:: Try it ::
State how many lines in the records hold the word "Affairs", giving the number and no other text.

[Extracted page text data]
┌──

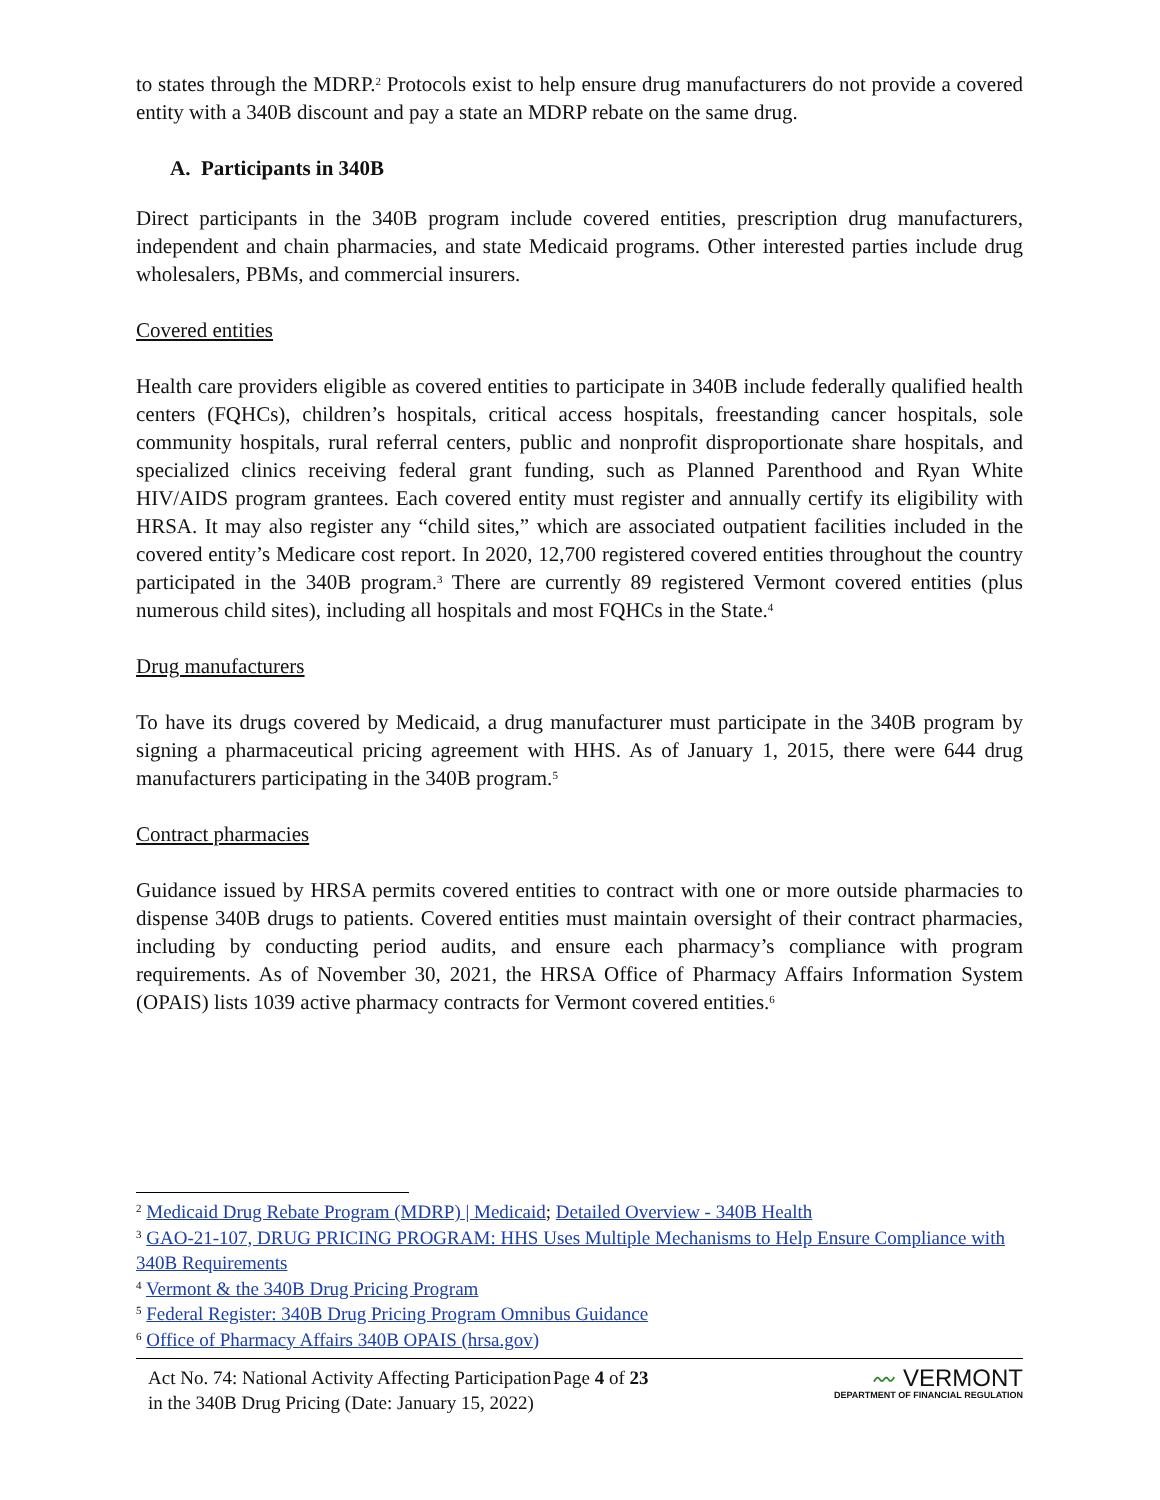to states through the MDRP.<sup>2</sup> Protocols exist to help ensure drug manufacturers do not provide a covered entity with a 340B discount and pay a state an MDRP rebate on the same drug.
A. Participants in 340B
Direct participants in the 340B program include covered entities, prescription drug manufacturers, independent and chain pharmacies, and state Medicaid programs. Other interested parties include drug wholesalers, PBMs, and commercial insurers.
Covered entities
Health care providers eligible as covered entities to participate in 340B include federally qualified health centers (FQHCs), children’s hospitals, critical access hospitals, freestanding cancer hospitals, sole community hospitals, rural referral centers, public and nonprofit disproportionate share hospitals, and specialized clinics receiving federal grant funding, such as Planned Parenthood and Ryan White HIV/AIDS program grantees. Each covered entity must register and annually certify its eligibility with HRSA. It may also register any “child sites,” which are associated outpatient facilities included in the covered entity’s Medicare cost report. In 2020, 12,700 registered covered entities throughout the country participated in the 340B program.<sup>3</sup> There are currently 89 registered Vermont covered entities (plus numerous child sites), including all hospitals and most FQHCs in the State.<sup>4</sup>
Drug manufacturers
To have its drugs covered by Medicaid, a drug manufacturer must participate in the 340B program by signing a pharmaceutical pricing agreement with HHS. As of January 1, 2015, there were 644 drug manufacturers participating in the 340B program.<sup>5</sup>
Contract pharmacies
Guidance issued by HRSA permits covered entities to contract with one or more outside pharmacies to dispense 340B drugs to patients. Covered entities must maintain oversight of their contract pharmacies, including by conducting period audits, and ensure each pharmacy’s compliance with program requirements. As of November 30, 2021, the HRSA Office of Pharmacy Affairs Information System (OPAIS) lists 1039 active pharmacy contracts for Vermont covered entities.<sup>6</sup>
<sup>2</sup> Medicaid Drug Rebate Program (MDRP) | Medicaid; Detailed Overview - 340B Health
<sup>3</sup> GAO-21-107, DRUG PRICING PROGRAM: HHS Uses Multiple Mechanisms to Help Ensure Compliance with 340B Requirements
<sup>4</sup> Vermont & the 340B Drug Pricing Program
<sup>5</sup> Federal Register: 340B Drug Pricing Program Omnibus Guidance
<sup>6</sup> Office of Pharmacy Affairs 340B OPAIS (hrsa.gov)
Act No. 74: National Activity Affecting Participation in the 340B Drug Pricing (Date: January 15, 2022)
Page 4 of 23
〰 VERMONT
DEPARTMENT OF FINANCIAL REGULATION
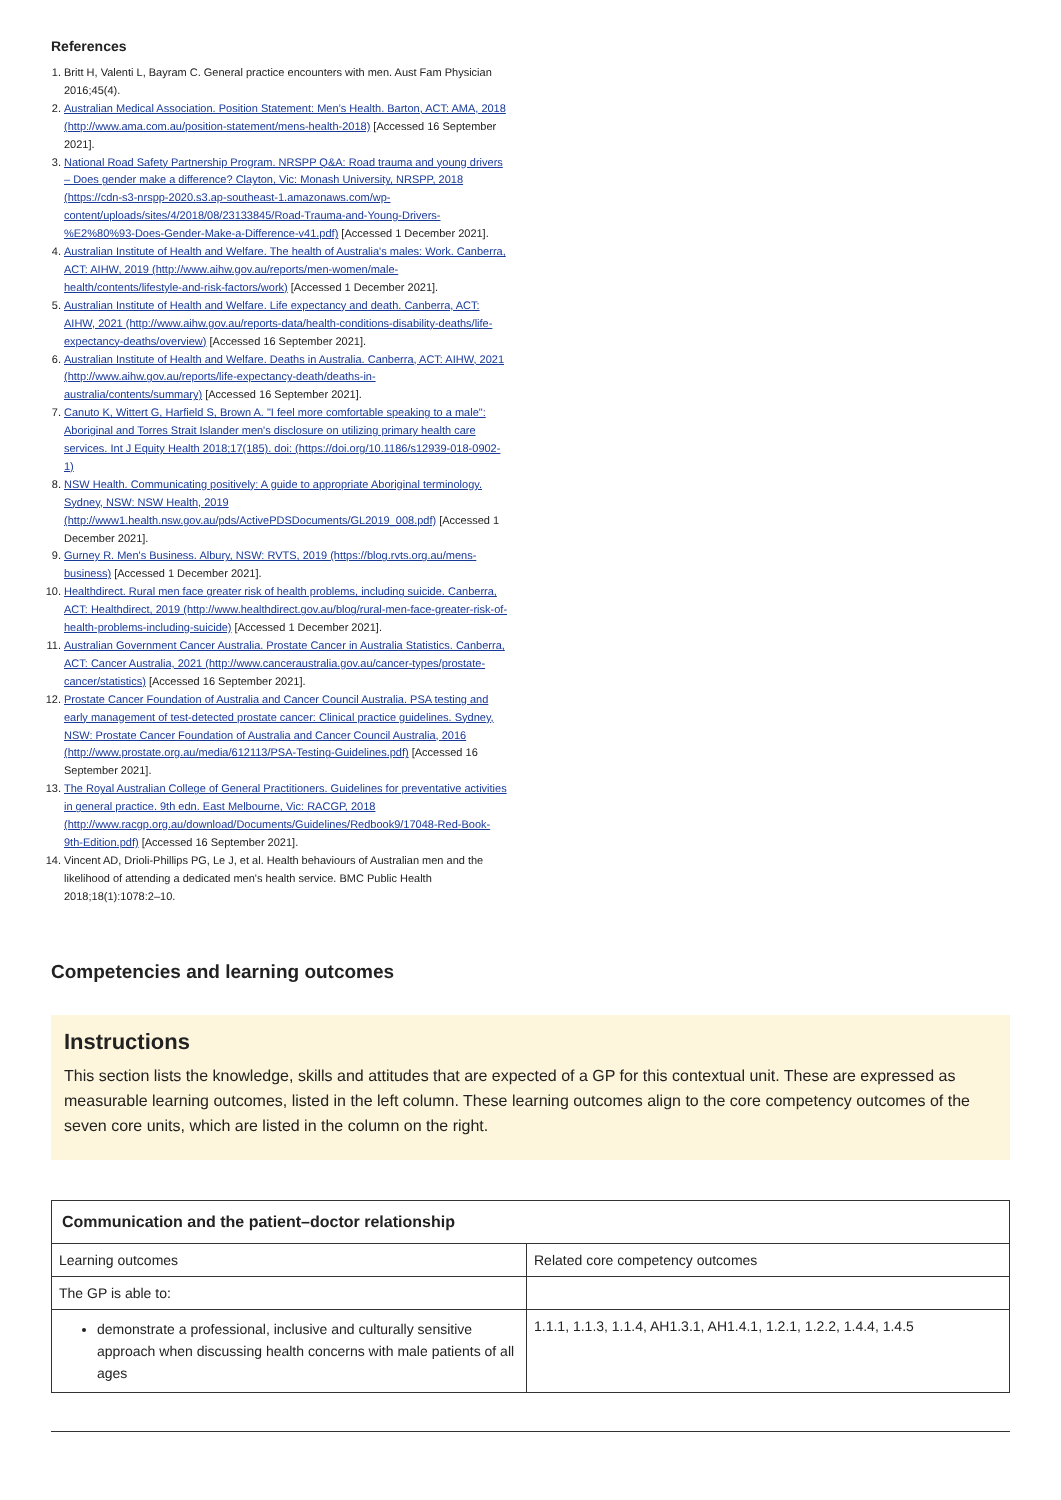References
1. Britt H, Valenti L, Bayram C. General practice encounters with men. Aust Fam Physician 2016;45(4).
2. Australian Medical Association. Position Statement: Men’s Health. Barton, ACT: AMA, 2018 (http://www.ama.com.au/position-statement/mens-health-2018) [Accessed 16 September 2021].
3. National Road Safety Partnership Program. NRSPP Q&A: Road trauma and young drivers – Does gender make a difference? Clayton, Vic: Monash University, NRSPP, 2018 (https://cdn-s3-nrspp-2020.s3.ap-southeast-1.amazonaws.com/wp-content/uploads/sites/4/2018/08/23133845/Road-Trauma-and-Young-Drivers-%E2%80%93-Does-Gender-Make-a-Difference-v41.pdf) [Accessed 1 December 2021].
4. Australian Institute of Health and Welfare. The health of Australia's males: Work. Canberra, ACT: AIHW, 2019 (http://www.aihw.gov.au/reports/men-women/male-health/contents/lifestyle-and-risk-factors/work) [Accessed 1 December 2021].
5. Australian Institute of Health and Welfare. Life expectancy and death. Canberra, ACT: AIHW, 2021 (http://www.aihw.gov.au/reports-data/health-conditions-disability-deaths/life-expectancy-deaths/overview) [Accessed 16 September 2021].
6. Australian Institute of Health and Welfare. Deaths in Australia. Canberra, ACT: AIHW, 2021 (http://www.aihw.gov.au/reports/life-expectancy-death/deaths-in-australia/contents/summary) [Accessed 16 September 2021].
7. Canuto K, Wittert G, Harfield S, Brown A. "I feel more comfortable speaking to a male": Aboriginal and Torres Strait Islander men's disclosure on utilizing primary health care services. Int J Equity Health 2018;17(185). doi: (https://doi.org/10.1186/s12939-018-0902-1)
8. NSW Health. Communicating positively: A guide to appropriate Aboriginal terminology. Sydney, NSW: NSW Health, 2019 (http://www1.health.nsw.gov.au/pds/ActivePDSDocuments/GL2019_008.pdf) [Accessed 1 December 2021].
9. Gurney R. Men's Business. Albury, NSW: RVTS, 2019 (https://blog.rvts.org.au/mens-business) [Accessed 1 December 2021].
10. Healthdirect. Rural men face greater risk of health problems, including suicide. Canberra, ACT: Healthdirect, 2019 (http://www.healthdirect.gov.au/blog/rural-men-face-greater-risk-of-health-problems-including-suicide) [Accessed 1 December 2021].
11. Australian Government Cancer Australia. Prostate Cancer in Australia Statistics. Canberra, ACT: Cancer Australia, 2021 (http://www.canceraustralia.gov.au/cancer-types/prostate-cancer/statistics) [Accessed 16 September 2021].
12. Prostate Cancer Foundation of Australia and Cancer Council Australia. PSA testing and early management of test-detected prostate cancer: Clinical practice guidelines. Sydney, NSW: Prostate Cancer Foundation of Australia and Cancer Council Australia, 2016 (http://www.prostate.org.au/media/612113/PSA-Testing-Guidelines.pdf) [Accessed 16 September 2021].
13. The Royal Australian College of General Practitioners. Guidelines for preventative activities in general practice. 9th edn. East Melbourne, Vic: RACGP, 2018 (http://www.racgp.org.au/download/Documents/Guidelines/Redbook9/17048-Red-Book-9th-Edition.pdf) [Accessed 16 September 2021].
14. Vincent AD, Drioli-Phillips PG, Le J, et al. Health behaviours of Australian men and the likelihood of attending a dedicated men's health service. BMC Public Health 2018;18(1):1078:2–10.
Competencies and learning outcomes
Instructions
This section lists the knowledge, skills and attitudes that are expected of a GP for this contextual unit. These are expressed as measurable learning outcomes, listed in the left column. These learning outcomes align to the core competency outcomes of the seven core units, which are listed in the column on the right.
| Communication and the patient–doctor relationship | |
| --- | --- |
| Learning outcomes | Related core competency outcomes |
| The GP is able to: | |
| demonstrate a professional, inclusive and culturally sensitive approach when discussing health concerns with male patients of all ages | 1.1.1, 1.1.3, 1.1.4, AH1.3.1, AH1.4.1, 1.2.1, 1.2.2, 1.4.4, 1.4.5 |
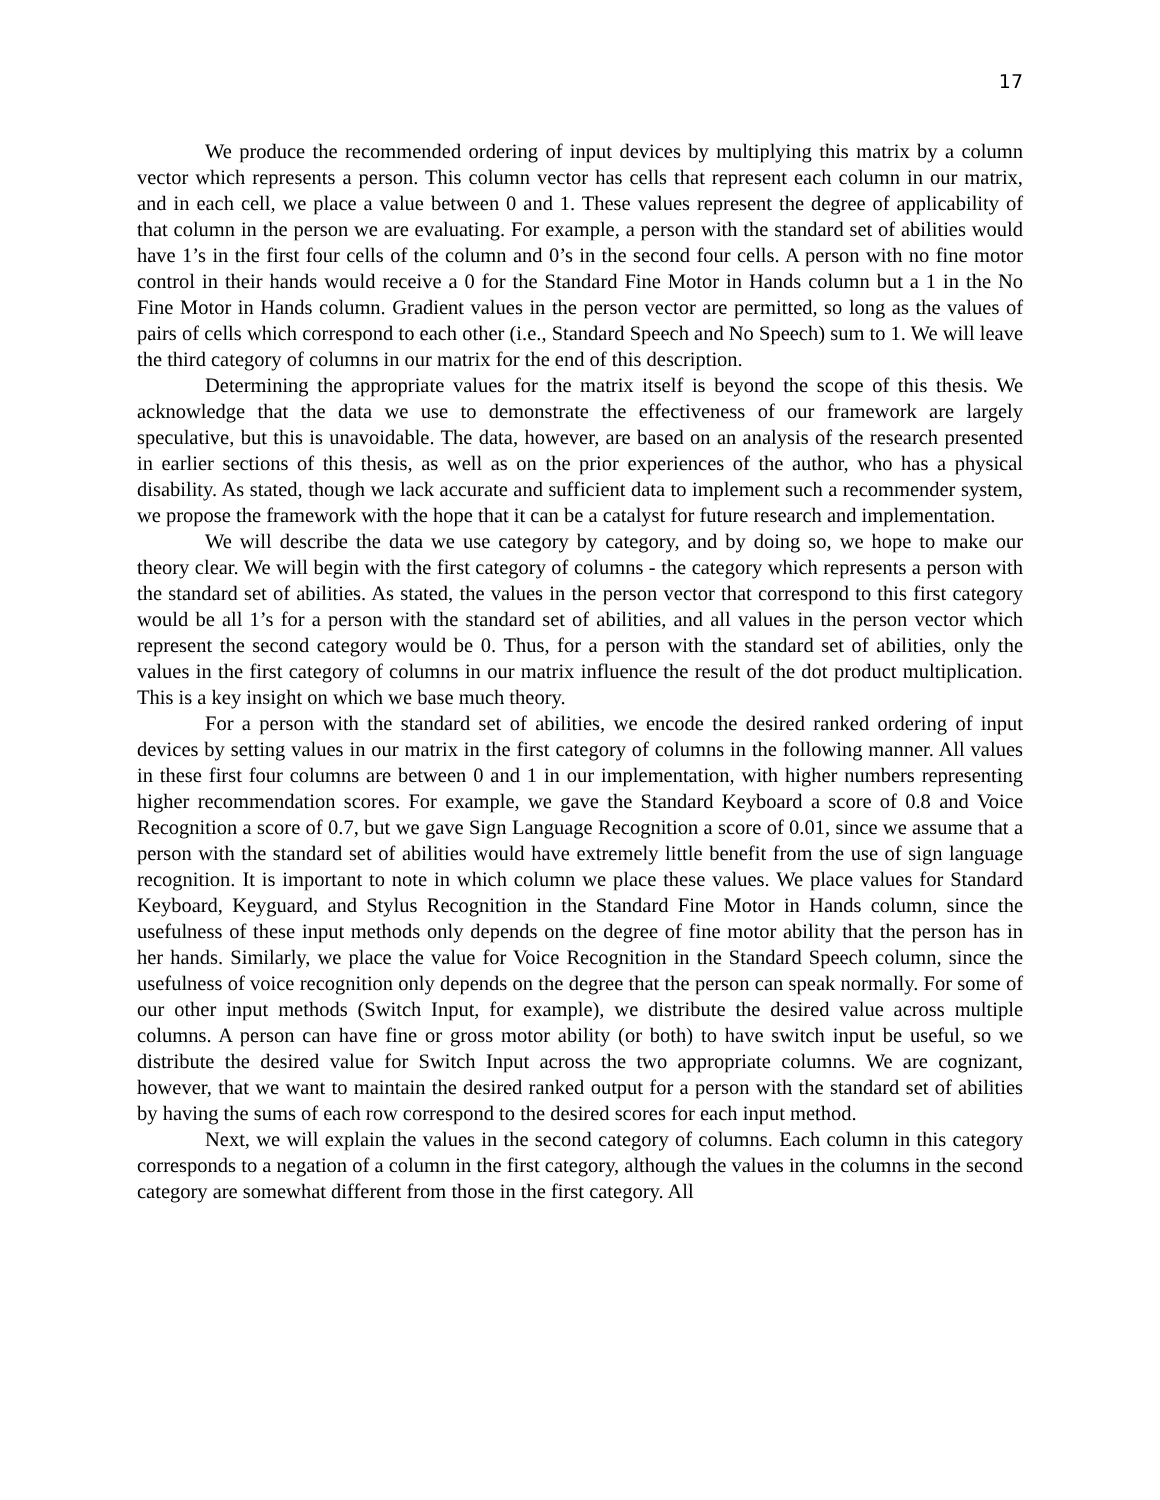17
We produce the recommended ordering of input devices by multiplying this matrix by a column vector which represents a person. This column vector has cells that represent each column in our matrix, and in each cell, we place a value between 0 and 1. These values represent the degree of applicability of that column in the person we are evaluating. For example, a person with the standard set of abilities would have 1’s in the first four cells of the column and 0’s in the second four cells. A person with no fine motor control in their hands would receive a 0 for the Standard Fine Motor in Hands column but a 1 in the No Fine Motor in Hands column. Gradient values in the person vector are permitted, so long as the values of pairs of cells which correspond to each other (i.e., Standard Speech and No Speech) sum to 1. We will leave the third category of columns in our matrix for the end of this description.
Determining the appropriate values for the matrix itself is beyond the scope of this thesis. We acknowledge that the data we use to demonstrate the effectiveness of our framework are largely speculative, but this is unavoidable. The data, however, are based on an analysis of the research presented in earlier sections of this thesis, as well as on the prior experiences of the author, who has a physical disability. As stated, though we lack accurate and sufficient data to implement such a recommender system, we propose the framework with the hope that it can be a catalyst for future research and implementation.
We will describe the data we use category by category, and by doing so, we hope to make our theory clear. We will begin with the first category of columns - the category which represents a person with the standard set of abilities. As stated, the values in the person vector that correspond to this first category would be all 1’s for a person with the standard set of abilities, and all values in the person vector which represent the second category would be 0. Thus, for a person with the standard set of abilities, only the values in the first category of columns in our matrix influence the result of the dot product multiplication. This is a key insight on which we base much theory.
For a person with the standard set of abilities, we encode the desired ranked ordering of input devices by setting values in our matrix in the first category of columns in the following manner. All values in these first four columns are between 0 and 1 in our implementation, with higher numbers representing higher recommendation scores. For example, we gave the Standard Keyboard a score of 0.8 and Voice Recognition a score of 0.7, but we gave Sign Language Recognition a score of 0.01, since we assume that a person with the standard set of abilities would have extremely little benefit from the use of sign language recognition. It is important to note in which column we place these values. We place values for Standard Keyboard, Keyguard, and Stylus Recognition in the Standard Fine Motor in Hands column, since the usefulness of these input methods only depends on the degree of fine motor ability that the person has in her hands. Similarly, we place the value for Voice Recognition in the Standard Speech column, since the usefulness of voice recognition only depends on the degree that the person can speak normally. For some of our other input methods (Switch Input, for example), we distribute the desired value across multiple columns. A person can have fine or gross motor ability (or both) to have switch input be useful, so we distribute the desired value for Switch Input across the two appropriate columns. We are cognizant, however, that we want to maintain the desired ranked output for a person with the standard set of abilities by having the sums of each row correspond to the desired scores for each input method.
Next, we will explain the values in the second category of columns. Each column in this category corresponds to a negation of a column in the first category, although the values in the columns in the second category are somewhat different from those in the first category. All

└──

:: Worked solution ::
2